I’m finding that the 9888010100045 dongle is better suited for larger Zigbee networks than the newer ZBDongle-E. Here’s my story;
The older dongle has an issue where once or twice a month it seems to disconnect and require a restart of HA to restore ZHA. It seems (seemed) the ZBDongle-E had become established over the past year so I decided to take the chance and order it. The migration to the new dongle was seamless using the migration tool in the ZHA integration.
But post migration is where the issues started to show… There were “Out of Memory” startup errors thrown by ZHA in the logs when the integration attempted to set CONFIG_APS_UNICAST_MESSAGE_COUNT to 64. I dropped it down to 32, but eventually was able to get it to 48 after flashing one of the community firmware images. The same errors were also true when trying to set CONFIG_ROUTE_TABLE_SIZE to 32. It turns out that 26 was as high as I could get that to go without throwing an error.
The show stopper was that ZHA started off good after a restart then the system eventually stopped responding altogether. The logs were full of messages of maximum concurrency reached like these…
DEBUG (MainThread) [zigpy .application] Max concurrency (48) reached, delaying request (3144 enqueued)
Thousands of messages queued up? I also noticed commands sent to devices 20-30 minutes prior would eventually work.
It’s worth noting that I kept the both Zigbee sticks in the same location, connected by a 12 foot shielded USB cable to a USB2 port with a ferrite choke on each end.

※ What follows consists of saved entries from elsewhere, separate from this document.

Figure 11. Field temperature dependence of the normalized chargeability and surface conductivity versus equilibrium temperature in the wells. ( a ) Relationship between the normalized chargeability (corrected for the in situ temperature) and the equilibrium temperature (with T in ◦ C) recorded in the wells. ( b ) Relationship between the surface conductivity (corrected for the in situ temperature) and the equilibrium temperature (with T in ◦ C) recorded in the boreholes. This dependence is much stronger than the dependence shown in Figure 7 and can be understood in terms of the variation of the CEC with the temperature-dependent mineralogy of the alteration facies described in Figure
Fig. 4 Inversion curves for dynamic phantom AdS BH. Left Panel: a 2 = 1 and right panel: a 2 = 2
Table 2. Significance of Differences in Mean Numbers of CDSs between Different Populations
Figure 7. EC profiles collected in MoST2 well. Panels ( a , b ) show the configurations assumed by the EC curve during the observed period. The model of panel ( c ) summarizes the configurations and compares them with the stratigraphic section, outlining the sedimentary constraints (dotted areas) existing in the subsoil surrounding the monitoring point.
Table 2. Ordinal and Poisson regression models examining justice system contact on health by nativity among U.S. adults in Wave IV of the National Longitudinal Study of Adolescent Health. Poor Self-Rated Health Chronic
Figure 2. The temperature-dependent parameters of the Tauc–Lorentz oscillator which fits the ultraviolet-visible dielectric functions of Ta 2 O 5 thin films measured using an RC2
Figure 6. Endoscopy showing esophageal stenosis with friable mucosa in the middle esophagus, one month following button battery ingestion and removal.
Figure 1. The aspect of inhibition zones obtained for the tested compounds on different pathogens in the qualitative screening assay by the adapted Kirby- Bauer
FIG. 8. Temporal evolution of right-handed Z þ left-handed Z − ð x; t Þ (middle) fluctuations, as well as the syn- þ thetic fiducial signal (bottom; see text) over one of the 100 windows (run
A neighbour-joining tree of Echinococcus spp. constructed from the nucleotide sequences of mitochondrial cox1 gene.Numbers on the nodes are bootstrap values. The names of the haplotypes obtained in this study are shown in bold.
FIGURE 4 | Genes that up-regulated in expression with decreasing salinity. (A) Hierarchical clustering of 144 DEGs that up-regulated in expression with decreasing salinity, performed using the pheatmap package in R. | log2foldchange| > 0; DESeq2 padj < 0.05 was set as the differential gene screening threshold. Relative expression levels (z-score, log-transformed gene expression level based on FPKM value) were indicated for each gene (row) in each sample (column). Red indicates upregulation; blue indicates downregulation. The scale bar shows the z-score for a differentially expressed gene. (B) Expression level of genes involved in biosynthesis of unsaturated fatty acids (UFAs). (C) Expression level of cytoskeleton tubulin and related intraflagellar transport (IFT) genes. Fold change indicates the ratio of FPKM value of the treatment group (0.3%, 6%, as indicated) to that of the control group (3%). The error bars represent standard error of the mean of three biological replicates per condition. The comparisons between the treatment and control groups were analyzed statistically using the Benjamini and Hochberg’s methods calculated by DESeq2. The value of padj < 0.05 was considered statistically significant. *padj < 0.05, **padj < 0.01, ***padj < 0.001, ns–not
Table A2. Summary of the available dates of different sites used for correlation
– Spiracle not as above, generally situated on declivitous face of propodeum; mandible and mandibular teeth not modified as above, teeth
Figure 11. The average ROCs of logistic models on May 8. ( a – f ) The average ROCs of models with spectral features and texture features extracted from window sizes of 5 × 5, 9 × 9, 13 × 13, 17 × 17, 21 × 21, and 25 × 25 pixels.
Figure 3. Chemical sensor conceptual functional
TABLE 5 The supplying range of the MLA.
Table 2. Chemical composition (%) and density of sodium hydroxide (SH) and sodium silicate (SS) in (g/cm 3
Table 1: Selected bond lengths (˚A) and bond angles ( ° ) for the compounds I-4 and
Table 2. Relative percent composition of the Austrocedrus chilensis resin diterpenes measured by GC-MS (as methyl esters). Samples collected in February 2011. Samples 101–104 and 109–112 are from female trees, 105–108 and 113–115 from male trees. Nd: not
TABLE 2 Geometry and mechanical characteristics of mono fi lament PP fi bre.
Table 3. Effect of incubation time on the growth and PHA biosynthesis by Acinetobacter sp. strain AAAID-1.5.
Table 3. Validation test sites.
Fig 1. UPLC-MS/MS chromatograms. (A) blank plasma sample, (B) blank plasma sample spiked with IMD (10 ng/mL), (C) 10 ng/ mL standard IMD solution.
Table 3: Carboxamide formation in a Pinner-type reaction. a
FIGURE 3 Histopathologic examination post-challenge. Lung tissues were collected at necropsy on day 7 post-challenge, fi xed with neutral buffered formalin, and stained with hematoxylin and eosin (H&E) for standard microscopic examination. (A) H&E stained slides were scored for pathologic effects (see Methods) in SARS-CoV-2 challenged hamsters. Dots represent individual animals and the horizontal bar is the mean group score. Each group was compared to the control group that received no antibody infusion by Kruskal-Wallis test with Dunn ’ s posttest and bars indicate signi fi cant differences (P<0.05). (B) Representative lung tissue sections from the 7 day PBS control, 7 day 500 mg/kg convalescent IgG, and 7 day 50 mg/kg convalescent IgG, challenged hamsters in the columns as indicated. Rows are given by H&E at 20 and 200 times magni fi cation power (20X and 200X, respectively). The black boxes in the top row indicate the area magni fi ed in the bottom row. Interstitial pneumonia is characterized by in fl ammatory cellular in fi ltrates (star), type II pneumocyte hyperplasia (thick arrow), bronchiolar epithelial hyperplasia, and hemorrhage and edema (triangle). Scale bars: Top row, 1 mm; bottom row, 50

WiFi interference is ruled out a scan shows no utilization on Channel 1 (Mesh uses Zigbee ch 12).
Tonight I migrated back to the 9888010100045 dongle and the concurrency messages still intermittent but the number of mesage enqueued was usually between 1-4.
DEBUG (MainThread) [zigpy .application] Max concurrency (64) reached, delaying request (1 enqueued)
Responsiveness is still a quite a bit laggy compared to the near instant response that I saw before the migration to the ZBDongle-E, but migrating back to the 9888010100045 stick mostly solved backlogged message queue.
I think part of that is driven by the fact the older dongle can do 64 concurrent messages where the E can only do 48, but that still doesn’t explain why the backlog of message went into the thousands with the E, but never goes higher than 3-4 on the older stick.
As a disclaimer, I have 214 Zigbee devices with about 70ish Zigbee outlets reporting power usage, so the network is busy.
Curious if anyone or any of the Zigbee devs might have additional thoughts or insights.